Of course Alteryx supports the more global WGS84 standard, which like GDA94 is a fixed datum. But there is up to a 1.8 metre discrepancy between GDA94 (and WGS84) and GDA2020. For spatial analysis projects that don't require metre accuracy that's not a problem. But imagine you are building a bridge, plotting the lanes of a road or programming a GPS enabled tractor. That 1.8 metre discrepancy between the real world coordinates and the projection is enough to cause problems. 

 

And it is. Which is why we request that Alteryx include support for GDA2020 in its existing selection of spatial projections.

 

This will enable spatial datasets configured in GDA2020 to not require conversion and thus risk corruption or error. This includes providing the ability to configure GDA2020 as the spatial projection in the input tool and all spatial tools.

 

Doing so would go a long way to supporting your ever growing Australian user base and maintaining Alteryx's position as a trusted software for processing spatial data.

6 Comments
PeterRichardson
5 - Atom

This absolutely needs doing. GDA 2020 is the universal national standard in Australia, so how Alteryx can imagine that not supporting it is in anyway acceptable is beyond me. Get to it. Pronto.

lztamas
5 - Atom

Hi Amanda

 

Thank you for flagging this important issue - I am having the same problem.

 

I live and work in Australia too and am a frequent Alteryx user.

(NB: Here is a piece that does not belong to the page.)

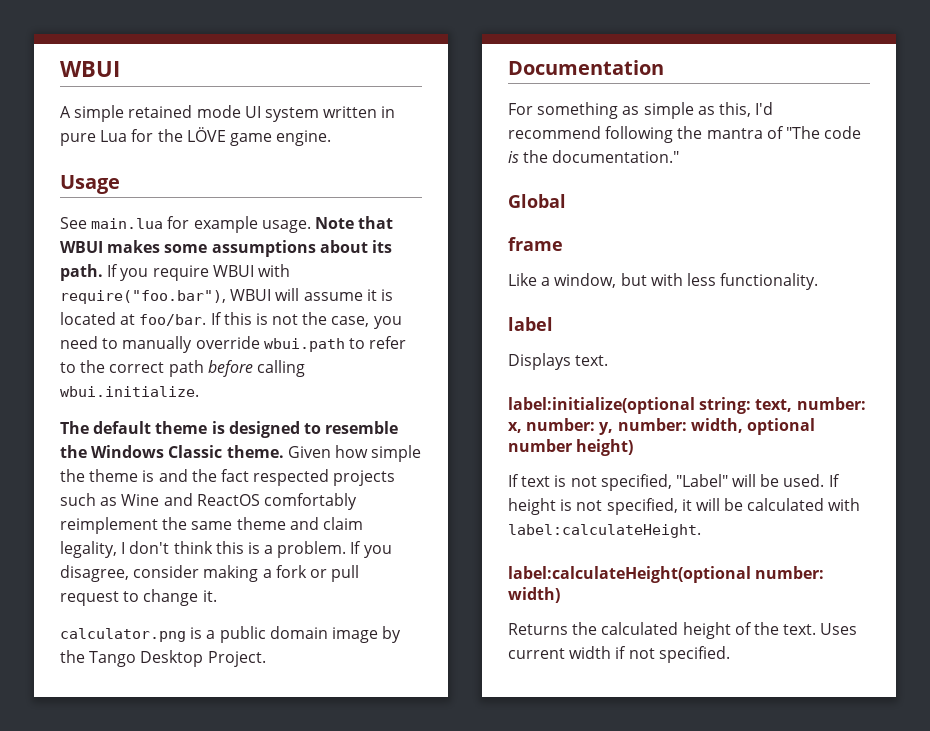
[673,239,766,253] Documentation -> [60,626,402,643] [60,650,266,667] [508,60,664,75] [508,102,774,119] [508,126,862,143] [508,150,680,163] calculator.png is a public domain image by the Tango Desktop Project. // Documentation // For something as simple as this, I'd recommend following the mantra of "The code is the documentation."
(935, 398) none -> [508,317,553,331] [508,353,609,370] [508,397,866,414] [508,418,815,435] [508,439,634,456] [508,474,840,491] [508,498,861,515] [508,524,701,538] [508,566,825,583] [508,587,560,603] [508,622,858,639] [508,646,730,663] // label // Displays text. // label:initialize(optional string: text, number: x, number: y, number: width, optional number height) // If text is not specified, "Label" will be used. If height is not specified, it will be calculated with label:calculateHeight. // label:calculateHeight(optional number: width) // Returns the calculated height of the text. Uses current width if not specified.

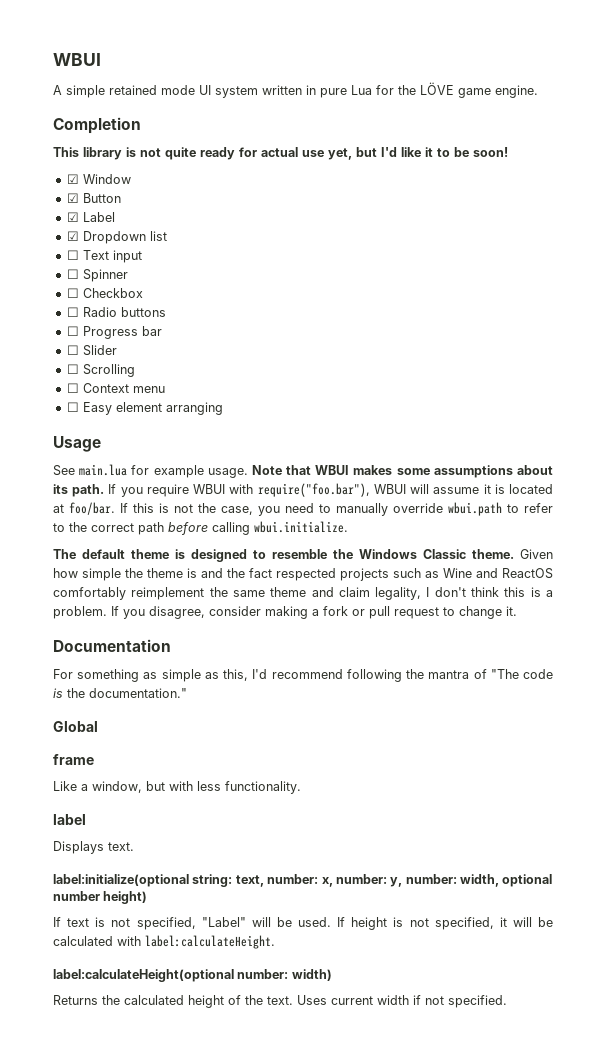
(332, 138) none -> [53,117,141,134] [53,147,508,160] [66,174,131,184] [66,193,121,203] [66,212,115,222] [66,231,167,244] [66,250,142,263] [66,269,128,282] [66,288,143,298] [66,307,166,317] [66,326,162,339] [66,345,117,356] [66,364,135,377] [66,383,165,393] [66,402,223,415] // Completion // This library is not quite ready for actual use yet, but I'd like it to be soon! // ☑ Window // ☑ Button // ☑ Label // ☑ Dropdown list // ☐ Text input // ☐ Spinner // ☐ Checkbox // ☐ Radio buttons // ☐ Progress bar // ☐ Slider // ☐ Scrolling // ☐ Context menu // ☐ Easy element arranging
[60,626,402,643] [60,650,266,667] // calculator.png is a public domain image by the Tango Desktop Project. -> (517, 611) none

My job as a data analyst often requires me to create/run workflows including spatial data and I would like to use the latest datum available being GDA2020 to be consistent with government guidelines.

 

I hope that Alteryx will listen to our request and make this datum available as soon as possible!

 

Kind regards

Laszlo Tamas

Data Analyst

Queensland Department of Transport and Main Roads

AO2627
5 - Atom

C'mon guys, if you get started now you can take off January and February for the snowboarding. Cheers.

Amanda_Breeze
8 - Asteroid

Slight correction on information above. 

Alteryx supports WGS84, but it is a dynamic or time dependent datum, whereas GDA94 and GDA2020 are both static. While they reflected WGS84 in 1994 and 2020 respectively, these two static datums are around 1.8m apart meaning default use of WGS84 can be problematic. 

PeterRichardson
5 - Atom

Not only that but of course the GDA datums are based on a spheroid model that is custom fitted to the portion of the earth's surface occupied by the Australian continent, whereas WGS is a generalist one-size-fits-all model for the whole globe, so GDA datums are intrinsically more accurate in this country than WGS 84, the ever-widening time-dependent difference due to continental drift notwithstanding.

Given that Alteryx is heavily promoted and marketed in Australia, and that they take exorbitant annual licence fees from all users here, not supporting this country's current standard datum is really not a good look. For any country that they actively push their product in, as they do here, they should be prepared to keep up to date with support of that country's national datum.